Some unusual and puzzling bad requests for my CSS stylesheet
Anyone who has looked at their web server's error logs knows that there's some weird stuff out there (as well as the straightforward bad stuff). Looking at the error logs for Wandering Thoughts recently turned up some people who apparently have unusual ideas of how to parse HTML to determine the URL for my CSS stylesheet.
Wandering Thoughts has what I think of as a standard <link> element in its <head> for my CSS stylesheet:
<link href="/~cks/dwiki/dwiki.css" rel="stylesheet" type="text/css">
Pretty much every browser in existence will parse this and request my CSS. What I saw in the error logs was this:
File does not exist: <path>/dwiki.css" rel="stylesheet" type="text
This certainly looks like the clients making this request took the entire contents of the <link> from the first quote to the very last one and decided it was the actual URL.

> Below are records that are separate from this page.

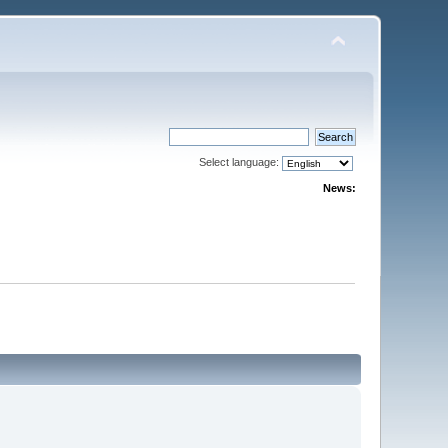
Select language:
News:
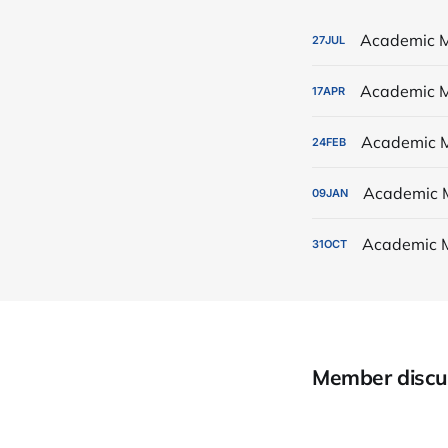
Academic M
27
JUL
Academic M
17
APR
Academic M
24
FEB
Academic 
09
JAN
Academic 
31
OCT
Member discu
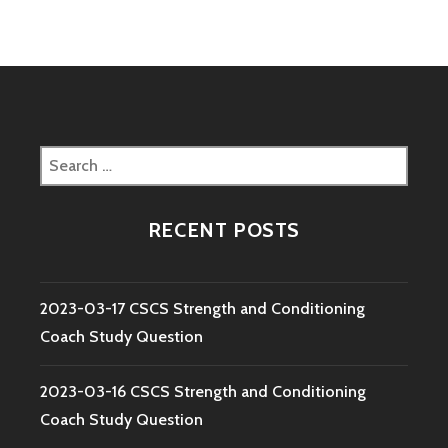
Search
for:
RECENT POSTS
2023-03-17 CSCS Strength and Conditioning
Coach Study Question
2023-03-16 CSCS Strength and Conditioning
Coach Study Question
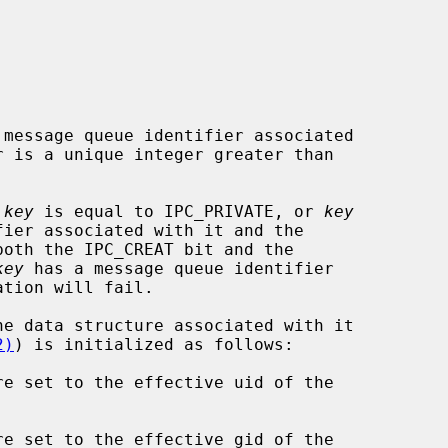
message queue identifier associated

 is a unique integer greater than

 
key
 is equal to IPC_PRIVATE, or 
key
both the IPC_CREAT bit and the

key
 has a message queue identifier

2)
) is initialized as follows:

re set to the effective uid of the

re set to the effective gid of the
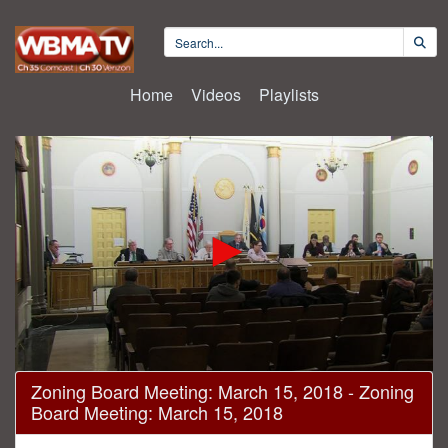
Home
Videos
Playlists
0
Zoning Board Meeting: March 15, 2018 - Zoning
seconds
Board Meeting: March 15, 2018
of
2
hours,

There's nothing particularly bad about what the sources of these badly parsed requests seem to have been doing; they seem to be reading entries here, at reasonable volumes (sometimes only one entry). Some but not all of them request the web server's favicon.
I'm puzzled about what the underlying source of these requests could be. I'm pretty sure that it's common to have CSS <link>s with the href to the CSS stylesheet not as the last (quoted) attribute, so any browser or browser-like thing that mis-parsed <link>s this way wouldn't work on a wide variety of sites, not just me. The obvious suspicion is that whatever is making the request doesn't actually care about the CSS and doesn't use it, making the bad parsing and subsequent request failure unimportant, but as mentioned the IPs making these requests don't show any signs of being up to anything bad.

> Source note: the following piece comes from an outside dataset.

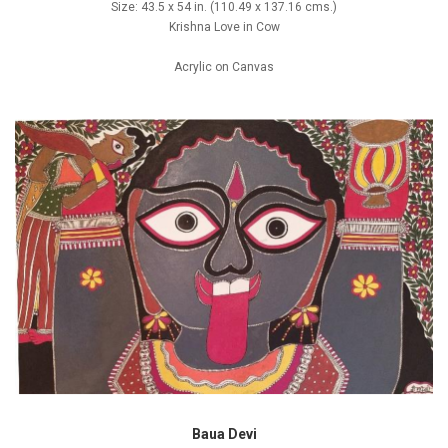
Size: 43.5 x 54 in. (110.49 x 137.16 cms.)
Krishna Love in Cow
Acrylic on Canvas
Baua Devi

The good news (if these are real people with real browsers) is that WanderingThoughts mostly doesn't depend on its CSS stylesheet. A completely unstyled version looks almost the same as the usual one (which is also good for people reading entries in a syndication feed reader).
Sidebar: A little more detail on the sources
I saw these requests from several IPs (although at different activity levels); at least one of the IPs was a residential cablemodem IP. They had several different user-agents, including at least:
Mozilla/5.0 (Linux; Android 8.1.0; Mi A2 Build/OPM1.171019.011; wv) AppleWebKit/537.36 (KHTML, like Gecko) Version/4.0 Chrome/68.0.3440.91 Mobile Safari/537.36
Mozilla/5.0 (Linux; Android 9; SM-N960F Build/PPR1.180610.011; wv) AppleWebKit/537.36 (KHTML, like Gecko) Version/4.0 Chrome/76.0.3809.132 Mobile Safari/537.36
Mozilla/5.0 (X11; Linux x86_64) AppleWebKit/537.36 (KHTML, like Gecko) Version/4.0 Chrome/61.0.3163.98 Safari/537.36
(Of course all of this could be coming from a real browser that just cloaks its user-agent string to foil fingerprinting and tracking.)
I haven't tried to trawl my server logs to see if these particular user agents show up somewhere else.